Once injured, poultry workers often receive inadequate medical care from their companies, and face discrimination, harassment and even termination for reporting injuries. When Moisés injured his left hand in a workplace accident, Tyson allowed him to continue working—with just one hand. A repetitive motion injury eventually crippled his other arm and Moisés was fired. In the months that followed, he struggled to gain access to basic medical care and workers’ compensation benefits. “As long as we can work 100 percent, everything’s fine," Moisés lamented. "But if we ask for medical attention, they get rid of us. They should treat us like human beings, not like machines.” His experiences echo those highlighted in a recent Oxfam America report, Lives on the Line," that suggests that poultry companies regularly deny care and compensation to sick workers.

A climate of fear

Many analysts say that the poultry industry deliberately takes advantage of the special demographics of the workforce to create a climate of fear in poultry plants. In the Oxfam report, Rosa, who worked in an Arkansas poultry plant noted, “They want submissive employees. For them, a happy employee is a quiet one.”

A wide range of workers told me that supervisors, the people who have the most direct power over their livelihoods, receive little management training and are under intense pressure to keep up with production. Some said their supervisors were fair, but many others said their supervisors pushed them to the brink, using tactics that were rough and sometimes abusive. Many workers spoke of racial slurs, being denied bathroom breaks based on race, and being derided for reporting pain or illness. Because supervisors have so much power, many workers are afraid to speak up about injuries, illness, problems with the poultry, line speed or bathroom breaks. They work through pain at a relentless pace, keeping their heads down out of fear of reprisal.

Put workers first

Poultry production has been transformed from a backyard endeavor into one of the most highly specialized and labor-intensive forms of agriculture in the world. The industry has consolidated and integrated to the point that workers are treated as expendable and infinitely replaceable, recruited from across the globe to do  jobs that many believe Americans don’t want. Indeed, by 2000, more than half of the country’s quarter million poultry workers were immigrants or refugees. These are the very people who conservative politicians have been demonizing lately, calling them criminals, rapists, drug traffickers, even terrorists. A “We come to work, and we want to do it well," Fernando, a Tyson employee from Uruguay, told me. "We come simply out of necessity. We don’t want to be seen as criminals or terrorists. If we are terrorists, we are the terrorists of the tomatoes, the oranges, the chickens. Nothing more.”

As conscientious consumers, we have an important role to play. Due to increasing pressure from customers, the overuse of antibiotics and hormones in poultry has decreased dramatically. Similarly, consumers have spoken out about how animals are treated in industrial agriculture, and conditions have slowly started to improve. It’s past time to recognize that the food system is not just until workers’ basic rights are respected.
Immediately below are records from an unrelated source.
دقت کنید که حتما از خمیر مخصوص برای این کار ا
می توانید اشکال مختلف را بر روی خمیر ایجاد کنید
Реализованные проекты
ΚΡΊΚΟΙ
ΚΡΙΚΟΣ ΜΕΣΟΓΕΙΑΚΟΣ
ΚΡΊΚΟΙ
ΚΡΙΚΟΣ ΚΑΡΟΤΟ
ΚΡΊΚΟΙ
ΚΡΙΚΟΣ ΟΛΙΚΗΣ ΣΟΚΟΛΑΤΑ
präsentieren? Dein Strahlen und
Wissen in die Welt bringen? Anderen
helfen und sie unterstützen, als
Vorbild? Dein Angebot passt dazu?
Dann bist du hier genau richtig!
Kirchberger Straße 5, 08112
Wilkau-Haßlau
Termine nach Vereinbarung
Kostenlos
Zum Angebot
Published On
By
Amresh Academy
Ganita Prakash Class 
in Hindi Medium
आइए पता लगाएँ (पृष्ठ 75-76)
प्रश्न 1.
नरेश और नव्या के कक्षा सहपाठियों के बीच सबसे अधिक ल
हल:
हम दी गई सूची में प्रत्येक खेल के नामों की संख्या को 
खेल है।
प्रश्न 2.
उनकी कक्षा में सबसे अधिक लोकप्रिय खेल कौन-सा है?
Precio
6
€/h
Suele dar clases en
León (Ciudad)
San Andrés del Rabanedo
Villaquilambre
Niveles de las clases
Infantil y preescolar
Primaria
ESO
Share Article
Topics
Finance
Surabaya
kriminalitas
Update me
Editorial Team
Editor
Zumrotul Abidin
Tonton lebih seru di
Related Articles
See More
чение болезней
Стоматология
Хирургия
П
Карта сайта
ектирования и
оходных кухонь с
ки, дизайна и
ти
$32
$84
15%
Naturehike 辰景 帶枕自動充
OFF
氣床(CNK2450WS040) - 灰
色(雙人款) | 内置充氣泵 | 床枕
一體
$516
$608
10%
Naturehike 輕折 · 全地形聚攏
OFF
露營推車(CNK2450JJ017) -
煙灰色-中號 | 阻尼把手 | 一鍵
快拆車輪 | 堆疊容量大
We can—we must—call upon the poultry industry to put its people first. This call should include Tyson Foods, Pilgrim’s, Perdue and Sanderson Farms, the poultry companies that control nearly 60 percent of the U.S. chicken industry.

It’s not uncommon for poultry processors to give out turkeys to their employees when the holidays roll around. But these workers need more than charity—they need dignity, fair compensation and safeguards. Instead of handouts this year, give them justice. Make time this holiday season to learn more about the industry. Buy from companies that respect, safeguard and pay their workers fairly, and take action, together.

Angela Stuesse is an assistant professor of Anthropology at the University of South Florida in Tampa and the author of "Scratching Out a Living: Latinos, Race, and Work in the Deep South." 

 

*Names have been changed to protect workers’ identity.